As an outdoor enthusiast I am myself the owner of technical sports clothing and footwear and am amazed how far technology has gone so you do not feel cold in the snow up in the mountains.
Outdoor industry partners such as the French brand Salomon developed footwear particularly suited for cold environments with aerogel providing enhanced thermal performance and resilience. Aerogel: what is it and where does it even come from?
Highly resilient outdoor clothing has evolved with history, and we can easily trace back this happy Everest climber to one of the events that made the climber's life today so much easier on the cold summit.
Fifty years ago on the 20th of July 1969 the man first landed on the moon during the Apollo 11 mission. The lunar environment is one of the most challenging with surface temperatures ranging between -150 to +150 °C, hard vacuum, exposure to cosmic and solar radiation, impacts by micrometeoroid particles travelling at high speeds. For that expedition lots of research was put from NASA into the development of the Apollo space suit (U.S patent US3751727A, filed in August 1968) with the first moon boots and gloves that provided protection against possible impacts and thermal conduction.

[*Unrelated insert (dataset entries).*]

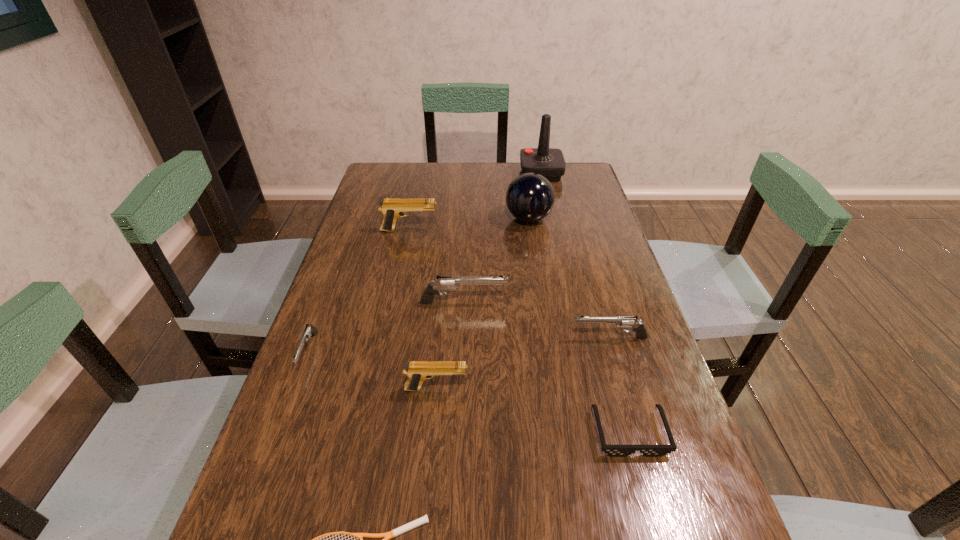
The image size is (960, 540). I want to click on pistol that is at the right edge, so click(x=623, y=322).

Where is `sunglasses at the right edge`? The height and width of the screenshot is (540, 960). sunglasses at the right edge is located at coordinates [613, 450].

Image resolution: width=960 pixels, height=540 pixels. Find the location of `object that is at the far right corner`. object that is at the far right corner is located at coordinates (549, 162).

I want to click on vacant space at the far edge of the desktop, so click(491, 166).

The height and width of the screenshot is (540, 960). I want to click on free space at the left edge, so click(x=364, y=271).

This screenshot has height=540, width=960. In the image, there is a desktop. Identify the location of free space at the right edge. (576, 230).

Locate an element on the screen. This screenshot has height=540, width=960. vacant space in between the second shortest pistol and the smaller tan pistol is located at coordinates (523, 363).

I want to click on vacant space that is in between the farthest object and the bigger tan pistol, so click(x=475, y=202).

Find the location of a particular element. The height and width of the screenshot is (540, 960). empty location between the nearer tan pistol and the second tallest object is located at coordinates (483, 303).

What are the coordinates of `free space between the eighth shortest object and the second nearest object` in the screenshot? It's located at (579, 326).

In today’s Salomon boots we see how research has evolved. They contain aerogels. Aerogels were actually invented 80 years ago, so before the Apollo 11 mission. Extremely lightweight materials they are composed of silicone dioxide and 99.8% air providing the highest thermal insulation possible but they are also extremely fragile, so were at the time too hard to handle and expensive to manufacture.

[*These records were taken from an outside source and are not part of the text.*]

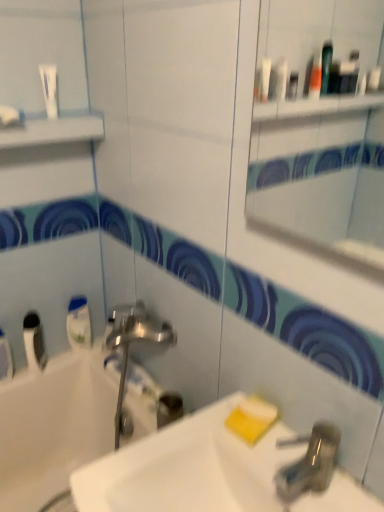
Question: Which direction should I rotate to face yellow sponge at lower center, which ranks as the 1th soap in bottom-to-top order, — up or down?

Choices:
 (A) up
 (B) down

Answer: (B)

Question: Does white opaque tube at lower left, arranged as the 1th mouthwash when viewed from the left, have a larger size compared to yellow matte soap at lower right, which is counted as the 2th soap, starting from the bottom?

Choices:
 (A) no
 (B) yes

Answer: (B)

Question: Can you confirm if white opaque tube at lower left, arranged as the 1th mouthwash when viewed from the left, is positioned to the left of yellow matte soap at lower right, which is counted as the 2th soap, starting from the bottom?

Choices:
 (A) yes
 (B) no

Answer: (A)

Question: Does white opaque tube at lower left, which appears as the second mouthwash when viewed from the right, contain yellow matte soap at lower right, which is counted as the 2th soap, starting from the bottom?

Choices:
 (A) yes
 (B) no

Answer: (B)

Question: From a real-world perspective, is white opaque tube at lower left, arranged as the 1th mouthwash when viewed from the left, located beneath yellow matte soap at lower right, placed as the first soap when sorted from top to bottom?

Choices:
 (A) no
 (B) yes

Answer: (B)

Question: Could you tell me if white opaque tube at lower left, which appears as the second mouthwash when viewed from the right, is turned towards yellow matte soap at lower right, placed as the first soap when sorted from top to bottom?

Choices:
 (A) yes
 (B) no

Answer: (B)

Question: Would you consider white opaque tube at lower left, which appears as the second mouthwash when viewed from the right, to be distant from yellow matte soap at lower right, placed as the first soap when sorted from top to bottom?

Choices:
 (A) no
 (B) yes

Answer: (A)

Question: Considering the relative sizes of yellow matte soap at lower right, which is counted as the 2th soap, starting from the bottom, and white glossy bathtub at lower left in the image provided, is yellow matte soap at lower right, which is counted as the 2th soap, starting from the bottom, smaller than white glossy bathtub at lower left?

Choices:
 (A) yes
 (B) no

Answer: (A)

Question: From the image's perspective, is yellow matte soap at lower right, placed as the first soap when sorted from top to bottom, located beneath white glossy bathtub at lower left?

Choices:
 (A) yes
 (B) no

Answer: (B)

Question: Is white glossy bathtub at lower left a part of yellow matte soap at lower right, placed as the first soap when sorted from top to bottom?

Choices:
 (A) yes
 (B) no

Answer: (B)

Question: Is yellow matte soap at lower right, placed as the first soap when sorted from top to bottom, not close to white glossy bathtub at lower left?

Choices:
 (A) no
 (B) yes

Answer: (A)

Question: Does yellow matte soap at lower right, placed as the first soap when sorted from top to bottom, turn towards white glossy bathtub at lower left?

Choices:
 (A) yes
 (B) no

Answer: (B)

Question: Is yellow matte soap at lower right, which is counted as the 2th soap, starting from the bottom, further to the viewer compared to white glossy bathtub at lower left?

Choices:
 (A) no
 (B) yes

Answer: (A)

Question: Is white glossy mouthwash at left, the 1th mouthwash in the right-to-left sequence, positioned with its back to yellow matte soap at lower right, placed as the first soap when sorted from top to bottom?

Choices:
 (A) no
 (B) yes

Answer: (A)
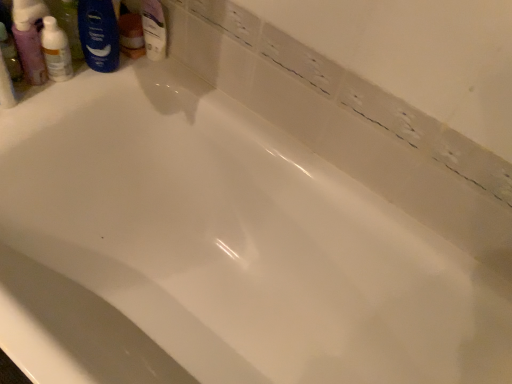
Where is `vacant space to the right of translucent plastic bottle at upper left`? vacant space to the right of translucent plastic bottle at upper left is located at coordinates (114, 73).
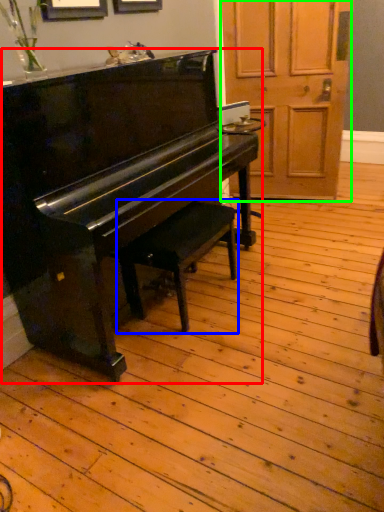
Question: Which object is positioned farthest from piano (highlighted by a red box)? Select from music stool (highlighted by a blue box) and screen door (highlighted by a green box).

Choices:
 (A) music stool
 (B) screen door

Answer: (B)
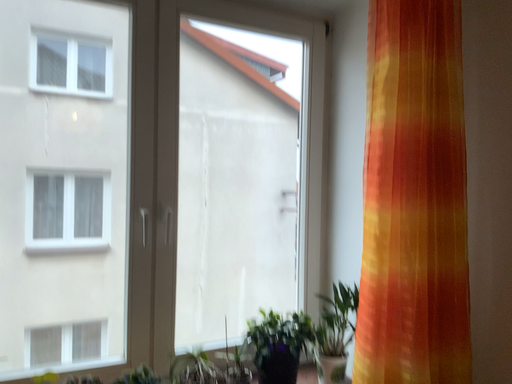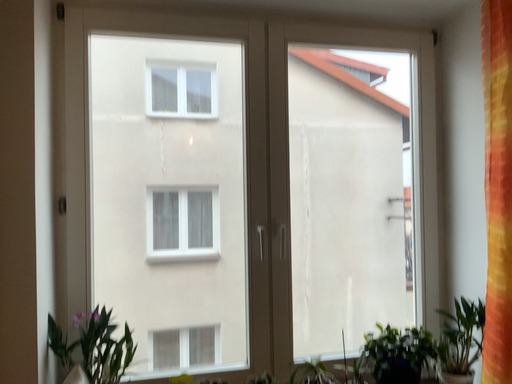
Question: Which way did the camera rotate in the video?

Choices:
 (A) rotated right
 (B) rotated left

Answer: (B)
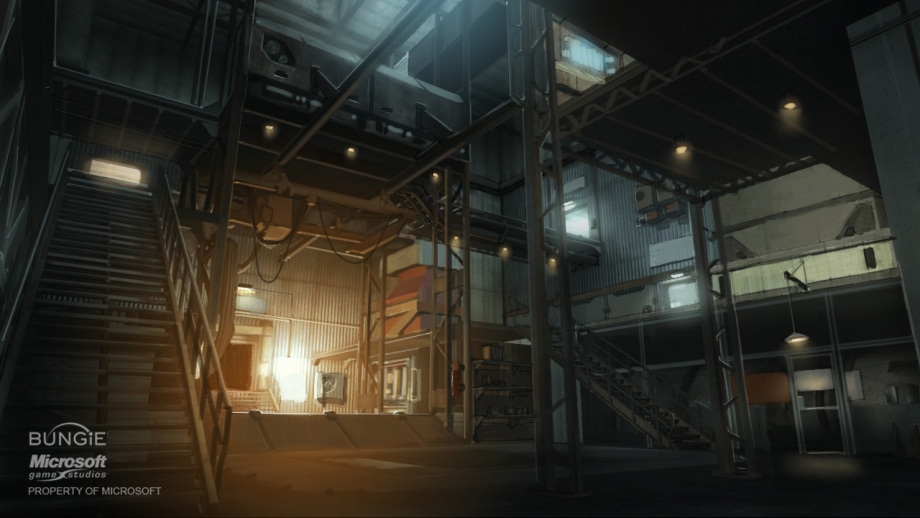
Where is `stair rail`? stair rail is located at coordinates (180, 254), (621, 365).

The Apollo 11 mission was a trigger for many spin offs companies partnering with NASA to work on the technology of future space expeditions. Aspen was one of those and through the partnership developed a flexible aerogel concept that can be manufactured today into blankets, thin sheets, beads…
The three different lines of aerogel products Cryogel, Spaceloft and Pyrogel are trademarks of Aspen Aerogels Inc. They are used in a variety of items from building insulation to light weight and flexible insoles for Mt Everest climbers. Development of aerogel technology by NASA has led to several patents such as US9777126B2 for various applications.
This blog post is part of a series of 'Man on the Moon' articles to honour the 50th anniversary of the Apollo 11 moon landing.